Both companies became successful thanks to their dominance in their respective fields. Apple took the mobile phone market by storm with the debut of the iPhone in 2007, and single-handedly created the tablet market when it unveiled the revolutionary iPad in 2010. Google became the dominant Internet search engine soon after it was formed and has even become synonymous with Internet searching.
However, since December of 2012, Google has been in a fairly steady upward trajectory while Apple has been in a classic downtrend. One reason may be Google’s ability to constantly evolve. Google has moved beyond its origins as an Internet search giant into various other technologies and sources of revenue. Google has developed everything from mobile and desktop operating systems to driverless cars.
Now Google has even seized the “cool new tech” crown from its Cupertino-based rival by introducing the latest tech fad with its Google Glass. While Apple seems content to incrementally build on the success of its iPhone and iPad products, Google has made an effort to constantly probe new technologies and ways to monetize those technologies.

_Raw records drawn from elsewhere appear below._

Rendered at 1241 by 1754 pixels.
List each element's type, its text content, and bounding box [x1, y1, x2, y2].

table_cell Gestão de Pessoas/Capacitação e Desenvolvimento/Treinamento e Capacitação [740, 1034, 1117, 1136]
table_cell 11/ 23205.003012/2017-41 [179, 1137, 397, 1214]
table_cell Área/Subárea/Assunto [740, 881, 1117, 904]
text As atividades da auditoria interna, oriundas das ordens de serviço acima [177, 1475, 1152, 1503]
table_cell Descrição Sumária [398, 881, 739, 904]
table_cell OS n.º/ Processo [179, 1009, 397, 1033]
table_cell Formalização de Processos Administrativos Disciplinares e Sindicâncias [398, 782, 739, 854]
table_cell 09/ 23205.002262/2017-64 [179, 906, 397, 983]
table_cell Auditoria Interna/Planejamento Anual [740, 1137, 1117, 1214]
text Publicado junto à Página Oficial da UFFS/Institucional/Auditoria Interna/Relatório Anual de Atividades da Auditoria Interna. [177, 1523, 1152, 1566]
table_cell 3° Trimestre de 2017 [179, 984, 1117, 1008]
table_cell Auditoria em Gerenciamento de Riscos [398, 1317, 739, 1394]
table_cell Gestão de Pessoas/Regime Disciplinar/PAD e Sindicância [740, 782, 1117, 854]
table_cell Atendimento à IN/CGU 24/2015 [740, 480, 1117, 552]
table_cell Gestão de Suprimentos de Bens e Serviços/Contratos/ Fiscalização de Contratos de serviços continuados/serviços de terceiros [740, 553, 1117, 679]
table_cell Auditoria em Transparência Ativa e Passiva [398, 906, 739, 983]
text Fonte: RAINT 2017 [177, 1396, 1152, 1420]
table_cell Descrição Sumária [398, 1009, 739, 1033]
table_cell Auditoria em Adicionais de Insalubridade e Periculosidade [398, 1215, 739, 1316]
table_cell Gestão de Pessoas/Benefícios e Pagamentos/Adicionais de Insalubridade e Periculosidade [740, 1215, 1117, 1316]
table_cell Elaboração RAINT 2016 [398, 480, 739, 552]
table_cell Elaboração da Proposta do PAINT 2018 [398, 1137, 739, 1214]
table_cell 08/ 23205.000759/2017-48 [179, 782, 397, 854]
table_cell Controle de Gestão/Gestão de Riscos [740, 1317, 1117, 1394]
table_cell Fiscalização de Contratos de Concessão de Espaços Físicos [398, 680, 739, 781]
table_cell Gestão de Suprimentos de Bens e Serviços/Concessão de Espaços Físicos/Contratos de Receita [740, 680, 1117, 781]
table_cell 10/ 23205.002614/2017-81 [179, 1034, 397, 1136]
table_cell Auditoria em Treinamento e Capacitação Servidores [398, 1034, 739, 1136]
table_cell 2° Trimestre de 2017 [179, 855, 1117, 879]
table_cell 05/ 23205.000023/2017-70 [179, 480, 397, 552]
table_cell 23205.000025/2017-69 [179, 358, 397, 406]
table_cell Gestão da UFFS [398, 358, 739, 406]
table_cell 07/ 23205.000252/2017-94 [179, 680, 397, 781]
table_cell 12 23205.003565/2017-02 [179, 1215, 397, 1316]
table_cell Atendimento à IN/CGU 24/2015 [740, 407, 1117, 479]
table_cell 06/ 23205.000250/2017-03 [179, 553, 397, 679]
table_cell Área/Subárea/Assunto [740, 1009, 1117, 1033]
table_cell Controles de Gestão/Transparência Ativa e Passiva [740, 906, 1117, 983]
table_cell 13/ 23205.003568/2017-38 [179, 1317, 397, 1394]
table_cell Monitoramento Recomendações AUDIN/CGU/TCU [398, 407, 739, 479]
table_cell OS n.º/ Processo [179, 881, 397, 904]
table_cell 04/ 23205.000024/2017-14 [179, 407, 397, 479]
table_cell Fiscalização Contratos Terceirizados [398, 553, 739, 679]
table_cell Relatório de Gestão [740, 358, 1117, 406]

Apple is notorious for keeping a tight control on every aspect of its business, from its supply chain to its closed operating systems. Although this is one reason Apple is able to maintain the high level of quality in its products, it is perhaps also one reason why it is unable to innovate as fast as Google can. Google’s open Android operating system has been criticized for its security flaws, but it has already claimed over 70 percent of the global smartphone market. While it currently may not be able to effectively monetize the market as well as Apple has, at this rate the economics of size will overtake Apple’s ability to better monetize its own OS.
On the other hand, it is also well-known as Wall Street’s comeback kid. The only question is: will the company be able to keep its user base engaged until it silences the unbelievers with the next launch of another must-have tech product?
Apple closed down 3.38 percent, or $15.01, at $428.85 today. Google closed up 3.25 percent, or $28.79, at $915.89.